Within a decade, their number shrank roughtly to 100,000. At the same time, official statistics registered only some 50 doctors of science who were leaving Ukraine annually. Some analysts say the official numbers underestimate the harsher reality and that Ukraine lost a third of its scientific work force.
Slusarchuk is a professor at the Kyiv Medical Academy, where practicing doctors come for short post-graduate courses. He rarely shows up there because he mostly lives in Lviv, where he also works at two medical schools and receives patients. When he is in Kyiv, people eagerly queue in the hall to see him and seek his knowledge in cases when others give up.
Maria Lysyuk from Khmelnytsky in Western Ukraine said her son was in a coma for two weeks after a car accident. “Doctors said something like most of his brain was dead and that we could only pray,” she recalled. “But after professor Slusarchuk saw him, Sasha (Lysyuk’s son) started recovering on the fourth day.”
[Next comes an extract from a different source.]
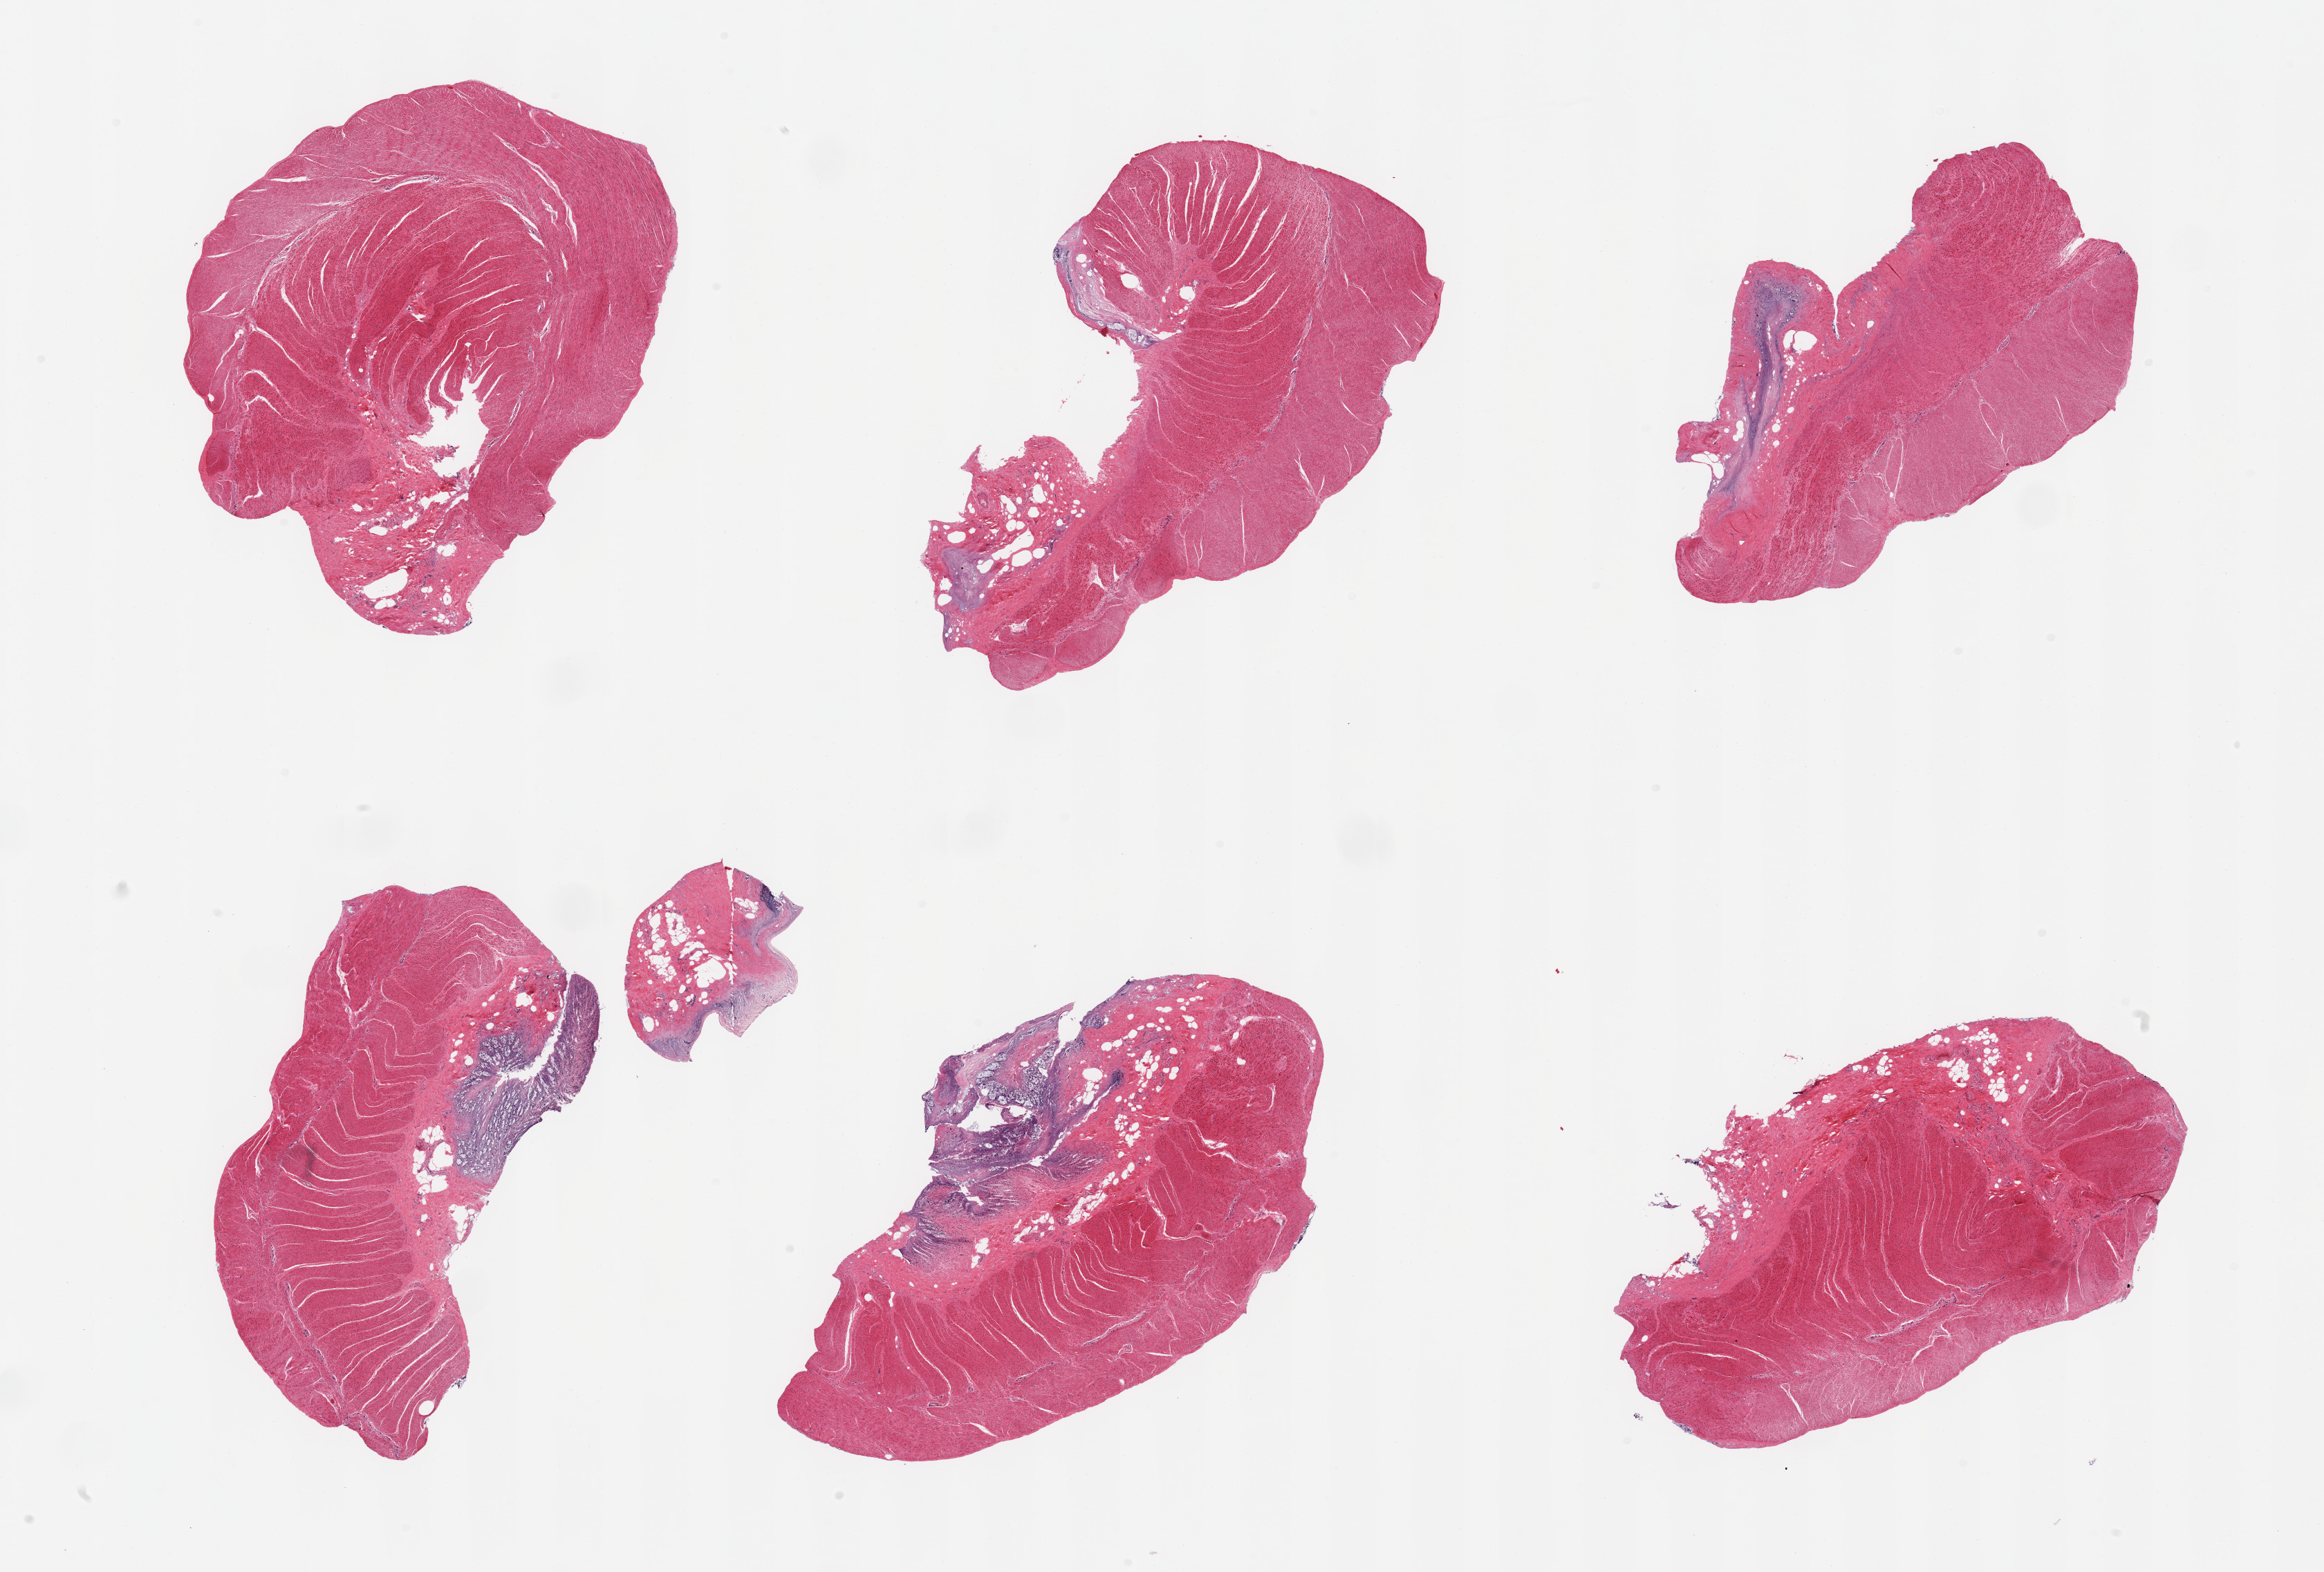
Digitized haematoxylin and eosin-stained section, brightfield, whole scanned area (about 26.6 x 18.0 mm, acquisition: 20x scan) shown as a low-resolution overview; PAXgene-fixed, paraffin-embedded tissue; target tissue: sigmoid colon; tissue donor sample. Donor sex: male.
Pathologist's review note for this sample: 6 pieces, confirmed target muscularis, trace autolyzed 'contaminant' mucosa present.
Instead of silence prescribed by other doctors in the clinic, Slusarchuk asked to play the young man’s favorite music and talk to him. Slusarchuk used alternative treatment methods that astounded fellow neurosurgeons in the clinic and that they later noted down for future use, said Lysyuk.
Slusarchuk is confident he can revolutionize science through his study of the brain – a revolution that he says is badly needed because the existing medical paradigm is out of date. “I have discovered new ways of working with depression, psychological traumas and dependency,” he says.
Slusarchuk teaches some of these skills to his followers in Lviv. He has students whose memories work like a Google search tool, recovering masses of information in seconds.
But even these impressive results are not enough to achieve their author’s recognition in Ukraine and overcome jealousy and bureaucracy. Slusarchuk wants to have his own research institute. “I am a step away from the Nobel Prize if Ukraine wanted it,” he said. Instead, he said, he gets doubts, dogma and unreasonable demands from the medical establishment.
Mykola Polischuk, chief neurosurgeon at the Kyiv Medical Academy, said that Slusarchuk has to start lecturing at the academy to prove his uniqueness and earn the ability to do independent research. “I want to see him do it because I am interested in his theories,” Polischuk said. Slusarchuk said that he has no time to lecture.
“I need a clinic where I can see my patients. Instead, I live in a dorm, get Hr 270 in wages and wake up thinking that my own country doesn’t need me.”
Ex-health minister Polischuk says Slusarchuk only has himself to blame. “I am not an oligarch who can give a lot of money and say do whatever you want. I told him – write a precise plan and we’ll see what we can do.”
Slusarchuk explained that authorities had previously offered him only a fraction of what he thinks is appropriate for his research. “They want to take my knowledge for $1,000 a month when abroad it will cost millions,” he exclaimed.
As the Kyiv Post was going into print, Slusarchuk said he was invited to see President Victor Yuschenko, a sign that Ukrainian authorities may have developed a sudden interest in his work. Rostyslav Valihnovsky from the president’s office said they were trying to convince Slusarchuk to stay, offering to take charge of Feofania, an elite hospital outside Kyiv. Slusarchuk has not made up his mind yet.
If he rejects the offer, the term “brain drain” would probably never be more appropriate than in his case.
Sluarchuk said he hasn't made up his mind about the Canadian offer. He said his first preference is to have his abilities recognized by his own people.